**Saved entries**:
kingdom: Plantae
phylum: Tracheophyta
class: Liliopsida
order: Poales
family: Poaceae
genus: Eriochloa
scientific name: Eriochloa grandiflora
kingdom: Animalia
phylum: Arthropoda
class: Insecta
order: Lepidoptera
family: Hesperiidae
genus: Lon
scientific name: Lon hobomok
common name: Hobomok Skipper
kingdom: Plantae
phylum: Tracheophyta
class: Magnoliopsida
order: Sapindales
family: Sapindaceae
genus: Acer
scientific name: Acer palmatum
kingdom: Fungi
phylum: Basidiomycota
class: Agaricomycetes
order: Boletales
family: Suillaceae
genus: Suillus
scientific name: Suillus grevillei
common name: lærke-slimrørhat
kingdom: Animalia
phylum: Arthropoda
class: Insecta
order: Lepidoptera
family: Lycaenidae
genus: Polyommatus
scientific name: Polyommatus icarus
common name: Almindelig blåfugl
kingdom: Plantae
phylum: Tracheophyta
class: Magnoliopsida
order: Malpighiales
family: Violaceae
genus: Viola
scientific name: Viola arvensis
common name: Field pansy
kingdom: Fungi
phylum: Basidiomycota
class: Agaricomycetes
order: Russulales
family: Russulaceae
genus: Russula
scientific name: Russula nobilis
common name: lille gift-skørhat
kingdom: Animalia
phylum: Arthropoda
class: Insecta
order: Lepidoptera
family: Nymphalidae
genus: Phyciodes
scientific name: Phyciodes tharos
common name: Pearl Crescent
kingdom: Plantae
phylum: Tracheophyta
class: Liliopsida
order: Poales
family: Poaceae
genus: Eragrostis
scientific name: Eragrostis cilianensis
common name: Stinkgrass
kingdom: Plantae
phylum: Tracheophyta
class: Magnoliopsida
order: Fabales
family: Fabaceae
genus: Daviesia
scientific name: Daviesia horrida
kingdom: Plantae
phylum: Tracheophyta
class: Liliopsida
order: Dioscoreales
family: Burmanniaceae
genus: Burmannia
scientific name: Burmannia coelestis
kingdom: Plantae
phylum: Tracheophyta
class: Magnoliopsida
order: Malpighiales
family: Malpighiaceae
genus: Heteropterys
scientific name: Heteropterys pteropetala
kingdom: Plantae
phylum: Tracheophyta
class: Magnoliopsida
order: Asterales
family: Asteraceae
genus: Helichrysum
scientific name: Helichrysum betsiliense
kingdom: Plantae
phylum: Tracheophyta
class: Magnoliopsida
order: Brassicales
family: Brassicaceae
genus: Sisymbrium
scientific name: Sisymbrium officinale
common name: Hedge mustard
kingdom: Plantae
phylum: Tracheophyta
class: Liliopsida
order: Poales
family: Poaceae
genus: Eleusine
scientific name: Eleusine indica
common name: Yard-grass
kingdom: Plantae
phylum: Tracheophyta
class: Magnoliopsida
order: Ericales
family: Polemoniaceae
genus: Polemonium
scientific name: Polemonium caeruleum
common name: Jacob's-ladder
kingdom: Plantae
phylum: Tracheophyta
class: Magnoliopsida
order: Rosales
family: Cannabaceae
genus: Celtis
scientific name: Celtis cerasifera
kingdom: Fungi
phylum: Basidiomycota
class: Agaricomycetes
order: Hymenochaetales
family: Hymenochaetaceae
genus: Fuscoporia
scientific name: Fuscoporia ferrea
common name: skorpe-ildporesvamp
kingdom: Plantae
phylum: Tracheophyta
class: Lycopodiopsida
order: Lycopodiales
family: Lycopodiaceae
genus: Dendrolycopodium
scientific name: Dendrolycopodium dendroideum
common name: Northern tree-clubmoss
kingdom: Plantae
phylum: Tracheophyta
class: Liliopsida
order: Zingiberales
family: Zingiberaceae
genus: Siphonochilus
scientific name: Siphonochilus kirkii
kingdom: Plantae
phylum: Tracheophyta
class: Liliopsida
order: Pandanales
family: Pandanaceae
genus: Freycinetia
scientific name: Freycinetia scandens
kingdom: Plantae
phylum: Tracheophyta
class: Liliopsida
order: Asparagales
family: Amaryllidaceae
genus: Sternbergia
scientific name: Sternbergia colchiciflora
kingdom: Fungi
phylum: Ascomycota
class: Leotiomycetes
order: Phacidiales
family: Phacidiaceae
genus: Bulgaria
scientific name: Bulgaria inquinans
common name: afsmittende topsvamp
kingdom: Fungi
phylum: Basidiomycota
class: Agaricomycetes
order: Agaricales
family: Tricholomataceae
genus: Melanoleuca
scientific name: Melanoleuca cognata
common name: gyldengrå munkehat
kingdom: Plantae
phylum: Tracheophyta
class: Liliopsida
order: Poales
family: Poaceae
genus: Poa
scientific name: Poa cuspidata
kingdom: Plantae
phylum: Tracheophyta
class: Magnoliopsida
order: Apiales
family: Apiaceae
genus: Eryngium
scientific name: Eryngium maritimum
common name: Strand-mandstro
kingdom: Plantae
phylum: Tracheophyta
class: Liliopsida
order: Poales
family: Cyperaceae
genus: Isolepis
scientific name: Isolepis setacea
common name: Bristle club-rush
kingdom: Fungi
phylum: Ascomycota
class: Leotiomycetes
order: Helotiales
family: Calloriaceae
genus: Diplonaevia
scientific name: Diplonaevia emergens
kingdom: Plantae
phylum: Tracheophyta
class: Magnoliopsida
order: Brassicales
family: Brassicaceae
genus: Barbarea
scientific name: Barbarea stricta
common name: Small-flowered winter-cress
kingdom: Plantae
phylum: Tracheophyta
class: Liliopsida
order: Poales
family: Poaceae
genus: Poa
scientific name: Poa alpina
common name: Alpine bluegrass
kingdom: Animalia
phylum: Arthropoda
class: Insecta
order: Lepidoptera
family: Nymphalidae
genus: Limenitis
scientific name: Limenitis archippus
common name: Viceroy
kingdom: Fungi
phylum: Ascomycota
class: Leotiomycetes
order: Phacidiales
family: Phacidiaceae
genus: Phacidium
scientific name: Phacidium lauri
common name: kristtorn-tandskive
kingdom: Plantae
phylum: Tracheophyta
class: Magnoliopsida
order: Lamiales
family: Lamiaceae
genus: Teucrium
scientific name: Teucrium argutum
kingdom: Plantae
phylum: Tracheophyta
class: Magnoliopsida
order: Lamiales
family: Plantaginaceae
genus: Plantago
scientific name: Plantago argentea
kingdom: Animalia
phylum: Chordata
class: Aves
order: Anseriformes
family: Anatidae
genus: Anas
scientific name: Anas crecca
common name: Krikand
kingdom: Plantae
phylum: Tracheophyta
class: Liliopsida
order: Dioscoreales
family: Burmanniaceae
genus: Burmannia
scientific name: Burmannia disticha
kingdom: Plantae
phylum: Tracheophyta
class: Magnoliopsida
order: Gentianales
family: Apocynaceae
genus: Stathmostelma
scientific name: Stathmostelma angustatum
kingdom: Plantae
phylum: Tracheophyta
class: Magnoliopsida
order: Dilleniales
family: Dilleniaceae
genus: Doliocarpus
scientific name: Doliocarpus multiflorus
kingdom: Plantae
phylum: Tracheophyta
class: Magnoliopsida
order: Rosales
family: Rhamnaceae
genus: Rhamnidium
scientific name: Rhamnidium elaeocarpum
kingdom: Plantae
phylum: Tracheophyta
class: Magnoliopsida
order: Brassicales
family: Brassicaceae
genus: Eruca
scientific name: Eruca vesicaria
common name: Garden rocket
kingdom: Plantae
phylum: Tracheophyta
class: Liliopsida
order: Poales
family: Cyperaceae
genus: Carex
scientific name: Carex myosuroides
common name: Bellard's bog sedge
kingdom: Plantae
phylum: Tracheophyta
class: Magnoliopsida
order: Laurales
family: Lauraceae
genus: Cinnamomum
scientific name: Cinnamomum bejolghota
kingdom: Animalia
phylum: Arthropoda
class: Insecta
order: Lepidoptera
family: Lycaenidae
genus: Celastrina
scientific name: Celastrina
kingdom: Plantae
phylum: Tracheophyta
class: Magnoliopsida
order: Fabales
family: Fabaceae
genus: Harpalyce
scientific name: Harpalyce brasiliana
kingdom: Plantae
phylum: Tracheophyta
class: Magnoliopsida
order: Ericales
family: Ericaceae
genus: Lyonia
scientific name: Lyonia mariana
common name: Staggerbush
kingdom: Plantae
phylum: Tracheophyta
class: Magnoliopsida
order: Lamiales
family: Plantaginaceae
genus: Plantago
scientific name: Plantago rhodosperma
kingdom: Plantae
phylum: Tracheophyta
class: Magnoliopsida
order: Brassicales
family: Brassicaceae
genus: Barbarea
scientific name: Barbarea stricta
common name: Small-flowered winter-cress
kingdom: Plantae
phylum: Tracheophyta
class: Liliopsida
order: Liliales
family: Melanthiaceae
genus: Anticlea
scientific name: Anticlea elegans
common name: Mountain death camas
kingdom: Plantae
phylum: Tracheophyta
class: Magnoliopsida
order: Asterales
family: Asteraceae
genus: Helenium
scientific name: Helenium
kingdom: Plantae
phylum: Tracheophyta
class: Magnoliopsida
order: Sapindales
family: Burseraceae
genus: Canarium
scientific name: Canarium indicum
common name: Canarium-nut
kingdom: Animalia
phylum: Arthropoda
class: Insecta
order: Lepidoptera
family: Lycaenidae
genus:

**GIVEN PROBLEM**: Please copy the stretch of the records from the line containing "family: Pandanaceae" through the line containing "scientific name: Eryngium maritimum", replacing "phylum" with "division" and leaving everything else unchanged. Return only those lines.

**THE RESULT**:
family: Pandanaceae
genus: Freycinetia
scientific name: Freycinetia scandens
kingdom: Plantae
division: Tracheophyta
class: Liliopsida
order: Asparagales
family: Amaryllidaceae
genus: Sternbergia
scientific name: Sternbergia colchiciflora
kingdom: Fungi
division: Ascomycota
class: Leotiomycetes
order: Phacidiales
family: Phacidiaceae
genus: Bulgaria
scientific name: Bulgaria inquinans
common name: afsmittende topsvamp
kingdom: Fungi
division: Basidiomycota
class: Agaricomycetes
order: Agaricales
family: Tricholomataceae
genus: Melanoleuca
scientific name: Melanoleuca cognata
common name: gyldengrå munkehat
kingdom: Plantae
division: Tracheophyta
class: Liliopsida
order: Poales
family: Poaceae
genus: Poa
scientific name: Poa cuspidata
kingdom: Plantae
division: Tracheophyta
class: Magnoliopsida
order: Apiales
family: Apiaceae
genus: Eryngium
scientific name: Eryngium maritimum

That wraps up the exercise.